:: Data for the task ::

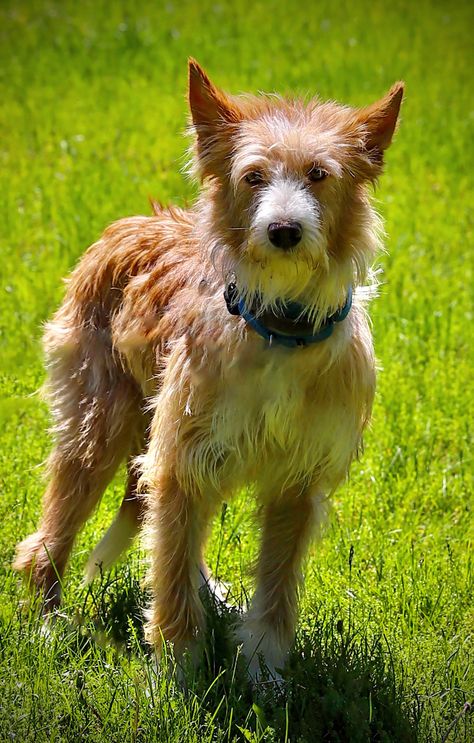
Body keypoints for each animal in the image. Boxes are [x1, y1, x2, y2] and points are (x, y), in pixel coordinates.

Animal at [12, 61, 402, 684]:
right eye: (253, 176)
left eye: (318, 174)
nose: (284, 230)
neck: (279, 327)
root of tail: (129, 223)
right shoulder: (182, 458)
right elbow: (168, 567)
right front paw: (178, 672)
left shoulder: (296, 479)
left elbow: (274, 583)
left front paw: (264, 671)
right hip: (98, 427)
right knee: (56, 536)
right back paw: (49, 622)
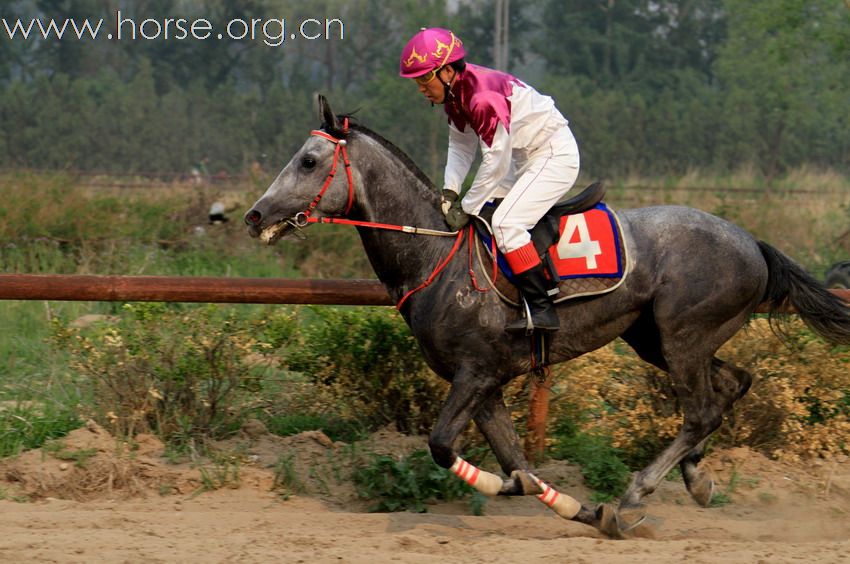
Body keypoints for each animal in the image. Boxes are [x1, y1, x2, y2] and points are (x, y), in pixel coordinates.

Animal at [242, 94, 848, 536]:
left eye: (308, 161)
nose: (253, 216)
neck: (435, 257)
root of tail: (753, 243)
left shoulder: (476, 374)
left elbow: (451, 450)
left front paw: (573, 502)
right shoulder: (485, 386)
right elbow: (519, 466)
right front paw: (588, 512)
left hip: (683, 336)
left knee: (701, 410)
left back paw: (638, 491)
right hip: (656, 338)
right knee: (731, 386)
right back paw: (694, 480)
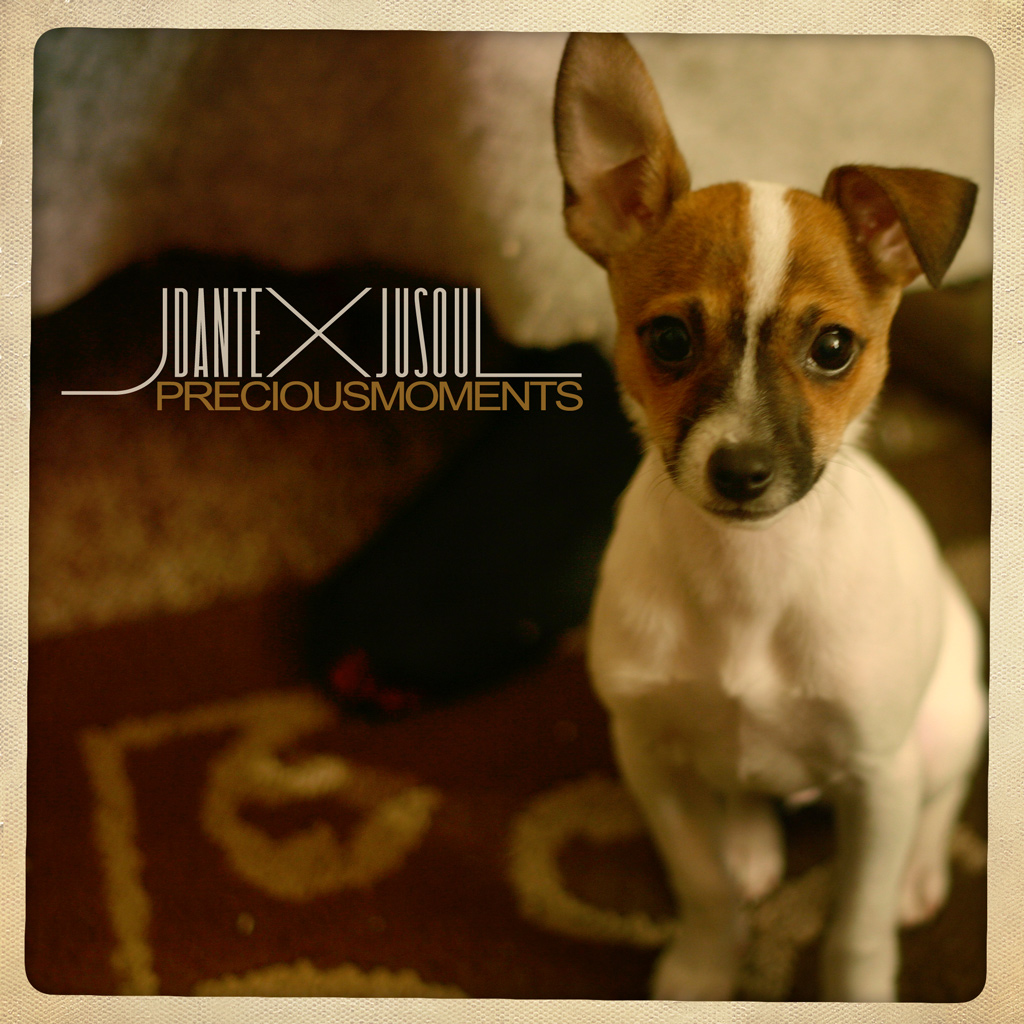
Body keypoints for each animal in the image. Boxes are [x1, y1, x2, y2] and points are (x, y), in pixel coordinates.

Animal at [554, 32, 986, 1002]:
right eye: (668, 339)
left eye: (833, 348)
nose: (742, 471)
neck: (749, 578)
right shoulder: (647, 756)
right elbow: (702, 885)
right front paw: (704, 969)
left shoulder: (877, 779)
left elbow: (856, 926)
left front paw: (861, 991)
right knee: (740, 789)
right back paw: (750, 837)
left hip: (943, 730)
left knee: (942, 796)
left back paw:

:::

§ **Task goal**
The lines to repeat run from the line containing "left front paw: (573, 502)" through the last line of the material above; give them exactly, without the pictures.

§ **Exercise response**
left front paw: (573, 502)
right shoulder: (485, 386)
right elbow: (519, 466)
right front paw: (588, 512)
left hip: (683, 336)
left knee: (701, 410)
left back paw: (638, 491)
right hip: (656, 338)
right knee: (731, 386)
right back paw: (694, 480)
Body keypoints for each animal in the image. Boxes are [x1, y1, x2, y2] and points are (x, y), in pixel coordinates.

Animal at [554, 32, 986, 1002]:
right eye: (668, 339)
left eye: (833, 348)
nose: (742, 471)
neck: (749, 578)
right shoulder: (647, 756)
right elbow: (702, 885)
right front paw: (704, 969)
left shoulder: (877, 779)
left elbow: (856, 926)
left front paw: (861, 991)
right knee: (740, 789)
right back paw: (750, 837)
left hip: (943, 730)
left knee: (942, 796)
left back paw:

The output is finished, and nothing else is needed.